Collected data entries
______
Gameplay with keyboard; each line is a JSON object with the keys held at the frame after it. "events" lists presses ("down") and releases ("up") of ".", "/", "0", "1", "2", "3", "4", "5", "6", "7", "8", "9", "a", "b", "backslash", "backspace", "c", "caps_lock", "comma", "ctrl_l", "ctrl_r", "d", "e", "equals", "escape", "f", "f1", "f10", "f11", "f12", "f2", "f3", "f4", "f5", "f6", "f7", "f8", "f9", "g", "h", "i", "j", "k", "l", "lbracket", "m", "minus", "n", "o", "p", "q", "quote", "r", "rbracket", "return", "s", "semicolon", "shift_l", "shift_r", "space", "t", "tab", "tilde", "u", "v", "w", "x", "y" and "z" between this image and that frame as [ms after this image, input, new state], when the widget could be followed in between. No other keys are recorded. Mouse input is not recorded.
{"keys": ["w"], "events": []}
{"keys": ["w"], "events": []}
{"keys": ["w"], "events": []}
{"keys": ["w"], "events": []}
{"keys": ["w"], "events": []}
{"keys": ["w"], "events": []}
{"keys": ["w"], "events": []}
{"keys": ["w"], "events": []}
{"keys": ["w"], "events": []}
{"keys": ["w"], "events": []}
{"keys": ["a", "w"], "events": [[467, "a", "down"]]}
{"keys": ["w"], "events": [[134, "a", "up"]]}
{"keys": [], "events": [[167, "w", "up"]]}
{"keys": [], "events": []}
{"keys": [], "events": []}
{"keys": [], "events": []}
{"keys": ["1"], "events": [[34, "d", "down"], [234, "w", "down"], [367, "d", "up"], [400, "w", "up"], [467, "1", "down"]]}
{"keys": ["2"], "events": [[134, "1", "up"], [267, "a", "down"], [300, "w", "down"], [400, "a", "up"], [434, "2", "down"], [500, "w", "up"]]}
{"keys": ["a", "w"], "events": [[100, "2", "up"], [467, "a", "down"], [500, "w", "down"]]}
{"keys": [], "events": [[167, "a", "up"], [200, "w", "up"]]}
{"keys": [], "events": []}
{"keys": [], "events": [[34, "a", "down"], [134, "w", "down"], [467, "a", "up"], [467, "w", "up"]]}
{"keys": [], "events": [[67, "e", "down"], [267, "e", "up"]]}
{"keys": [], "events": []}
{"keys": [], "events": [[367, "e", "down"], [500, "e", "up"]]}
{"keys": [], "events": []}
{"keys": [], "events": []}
______
EXERCISE: Give back the data exactly.

FINISHED TASK:
Gameplay with keyboard; each line is a JSON object with the keys held at the frame after it. "events" lists presses ("down") and releases ("up") of ".", "/", "0", "1", "2", "3", "4", "5", "6", "7", "8", "9", "a", "b", "backslash", "backspace", "c", "caps_lock", "comma", "ctrl_l", "ctrl_r", "d", "e", "equals", "escape", "f", "f1", "f10", "f11", "f12", "f2", "f3", "f4", "f5", "f6", "f7", "f8", "f9", "g", "h", "i", "j", "k", "l", "lbracket", "m", "minus", "n", "o", "p", "q", "quote", "r", "rbracket", "return", "s", "semicolon", "shift_l", "shift_r", "space", "t", "tab", "tilde", "u", "v", "w", "x", "y" and "z" between this image and that frame as [ms after this image, input, new state], when the widget could be followed in between. No other keys are recorded. Mouse input is not recorded.
{"keys": ["w"], "events": []}
{"keys": ["w"], "events": []}
{"keys": ["w"], "events": []}
{"keys": ["w"], "events": []}
{"keys": ["w"], "events": []}
{"keys": ["w"], "events": []}
{"keys": ["w"], "events": []}
{"keys": ["w"], "events": []}
{"keys": ["w"], "events": []}
{"keys": ["w"], "events": []}
{"keys": ["a", "w"], "events": [[467, "a", "down"]]}
{"keys": ["w"], "events": [[134, "a", "up"]]}
{"keys": [], "events": [[167, "w", "up"]]}
{"keys": [], "events": []}
{"keys": [], "events": []}
{"keys": [], "events": []}
{"keys": ["1"], "events": [[34, "d", "down"], [234, "w", "down"], [367, "d", "up"], [400, "w", "up"], [467, "1", "down"]]}
{"keys": ["2"], "events": [[134, "1", "up"], [267, "a", "down"], [300, "w", "down"], [400, "a", "up"], [434, "2", "down"], [500, "w", "up"]]}
{"keys": ["a", "w"], "events": [[100, "2", "up"], [467, "a", "down"], [500, "w", "down"]]}
{"keys": [], "events": [[167, "a", "up"], [200, "w", "up"]]}
{"keys": [], "events": []}
{"keys": [], "events": [[34, "a", "down"], [134, "w", "down"], [467, "a", "up"], [467, "w", "up"]]}
{"keys": [], "events": [[67, "e", "down"], [267, "e", "up"]]}
{"keys": [], "events": []}
{"keys": [], "events": [[367, "e", "down"], [500, "e", "up"]]}
{"keys": [], "events": []}
{"keys": [], "events": []}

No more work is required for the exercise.